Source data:
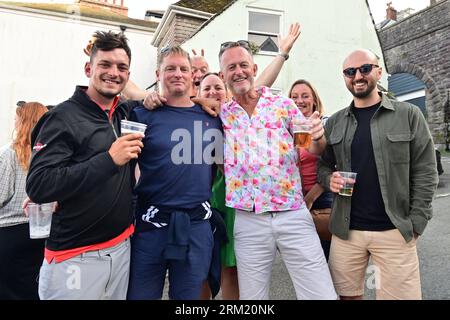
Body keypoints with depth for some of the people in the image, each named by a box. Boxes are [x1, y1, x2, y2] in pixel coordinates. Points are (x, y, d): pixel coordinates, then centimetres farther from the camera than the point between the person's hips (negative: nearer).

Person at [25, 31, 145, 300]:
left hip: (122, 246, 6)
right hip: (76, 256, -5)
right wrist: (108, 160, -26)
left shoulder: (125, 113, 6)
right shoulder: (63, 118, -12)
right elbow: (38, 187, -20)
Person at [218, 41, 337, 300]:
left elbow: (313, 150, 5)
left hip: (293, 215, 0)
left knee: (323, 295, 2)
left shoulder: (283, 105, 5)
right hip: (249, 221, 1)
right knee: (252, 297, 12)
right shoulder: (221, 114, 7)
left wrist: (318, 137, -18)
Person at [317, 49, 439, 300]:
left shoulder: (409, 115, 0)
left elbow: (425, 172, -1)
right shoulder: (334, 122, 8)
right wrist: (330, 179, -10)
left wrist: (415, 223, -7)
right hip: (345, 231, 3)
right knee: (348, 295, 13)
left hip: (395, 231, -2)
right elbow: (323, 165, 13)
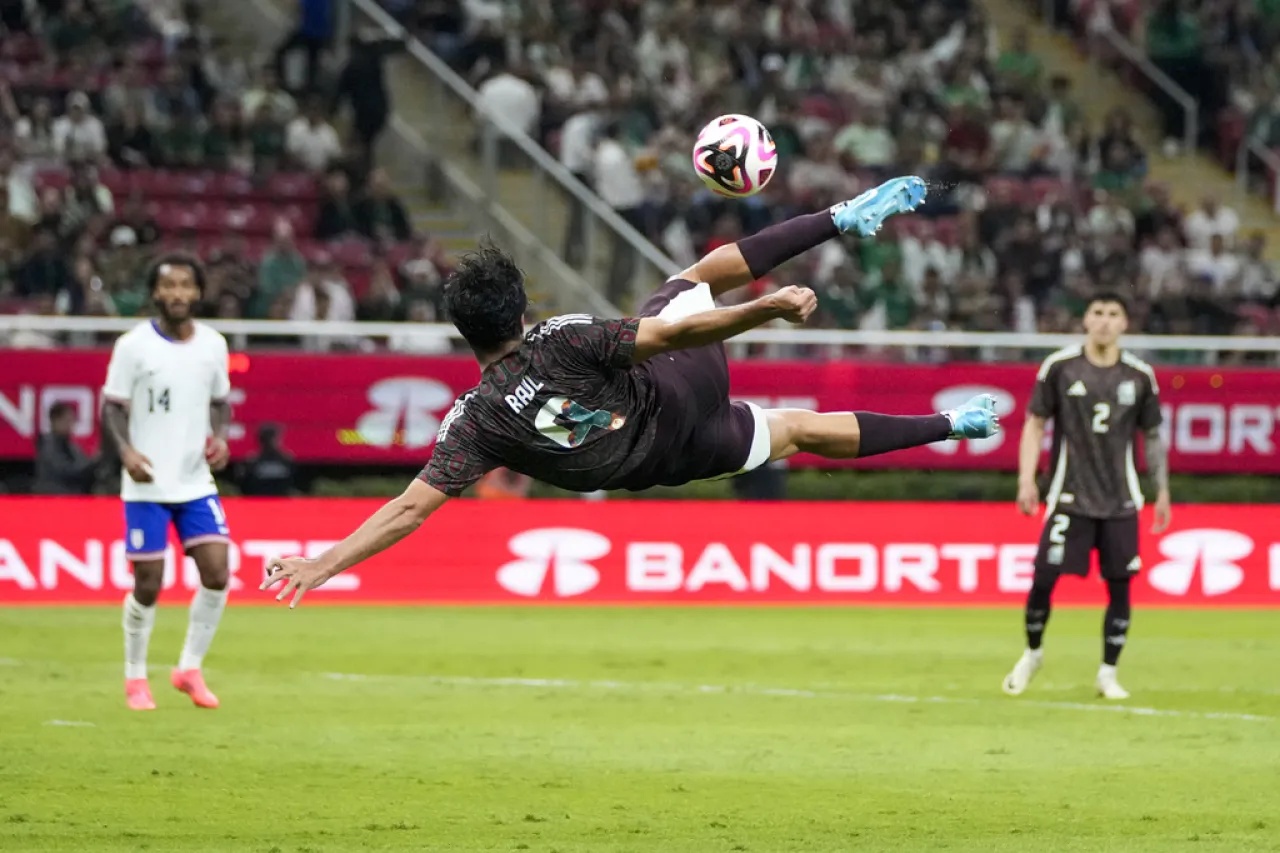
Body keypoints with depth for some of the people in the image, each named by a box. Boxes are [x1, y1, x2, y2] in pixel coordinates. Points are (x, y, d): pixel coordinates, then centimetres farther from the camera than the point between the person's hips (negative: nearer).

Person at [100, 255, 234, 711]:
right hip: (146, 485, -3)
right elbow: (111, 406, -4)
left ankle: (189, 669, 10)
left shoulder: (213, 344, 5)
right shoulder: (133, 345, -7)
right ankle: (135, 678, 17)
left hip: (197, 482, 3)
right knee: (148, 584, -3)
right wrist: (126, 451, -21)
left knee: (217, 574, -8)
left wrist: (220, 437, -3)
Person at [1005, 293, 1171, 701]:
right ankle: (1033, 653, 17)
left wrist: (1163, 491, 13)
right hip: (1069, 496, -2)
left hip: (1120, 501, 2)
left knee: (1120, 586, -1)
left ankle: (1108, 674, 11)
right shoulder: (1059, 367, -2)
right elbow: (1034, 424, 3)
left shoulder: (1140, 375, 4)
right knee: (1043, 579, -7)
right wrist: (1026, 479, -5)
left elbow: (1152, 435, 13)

*TASK:* Copy all of the data above again, swapping each "Person at" for "Subject at" and changing nothing else. Leave the pictures out.

*RESULT FOR THIS TASK:*
Body keypoints with depth for some of the people in the image, each named by a box. Boxes are [x1, y1, x2, y2] in pixel coordinates. Points are (x, y, d): pixel coordinates, then centimetres farther from the camera than the point between the person's hips (negative: nearer).

Subject at [25, 31, 145, 300]:
left hip: (122, 246, 6)
right hip: (76, 256, -5)
right wrist: (108, 160, -26)
left shoulder: (125, 113, 6)
right shoulder: (63, 118, -12)
right elbow: (38, 187, -20)
Subject at [218, 41, 337, 300]:
left elbow: (313, 150, 5)
left hip: (293, 215, 0)
left knee: (323, 295, 2)
left shoulder: (283, 105, 5)
right hip: (249, 221, 1)
right knee: (252, 297, 12)
right shoulder: (221, 114, 7)
left wrist: (318, 137, -18)
Subject at [317, 49, 439, 300]:
left shoulder: (409, 115, 0)
left elbow: (425, 172, -1)
right shoulder: (334, 122, 8)
right wrist: (330, 179, -10)
left wrist: (415, 223, -7)
right hip: (345, 231, 3)
right knee: (348, 295, 13)
left hip: (395, 231, -2)
right elbow: (323, 165, 13)
Body keypoints with depth for some of the people in the image, each named by a box. Boxes are [x1, y1, x2, y2] in pixel coordinates. Points are (x, y, d): pixel coordinates, then centimetres farther from the camera than the point between the person's hips (negative: nearer).

Subject at [100, 255, 234, 711]:
right hip: (146, 485, -3)
right elbow: (111, 406, -4)
left ankle: (189, 669, 10)
left shoulder: (213, 344, 5)
right shoulder: (133, 345, -7)
right ankle: (135, 678, 17)
left hip: (197, 482, 3)
right knee: (148, 584, -3)
right wrist: (126, 451, -21)
left knee: (217, 574, -8)
left wrist: (220, 437, -3)
Subject at [1005, 293, 1171, 701]:
right ankle: (1033, 653, 17)
left wrist: (1163, 491, 13)
right hip: (1069, 496, -2)
left hip: (1120, 501, 2)
left knee: (1120, 586, -1)
left ankle: (1108, 674, 11)
right shoulder: (1059, 367, -2)
right elbow: (1034, 424, 3)
left shoulder: (1140, 375, 4)
right knee: (1043, 579, -7)
right wrist: (1026, 479, -5)
left elbow: (1152, 435, 13)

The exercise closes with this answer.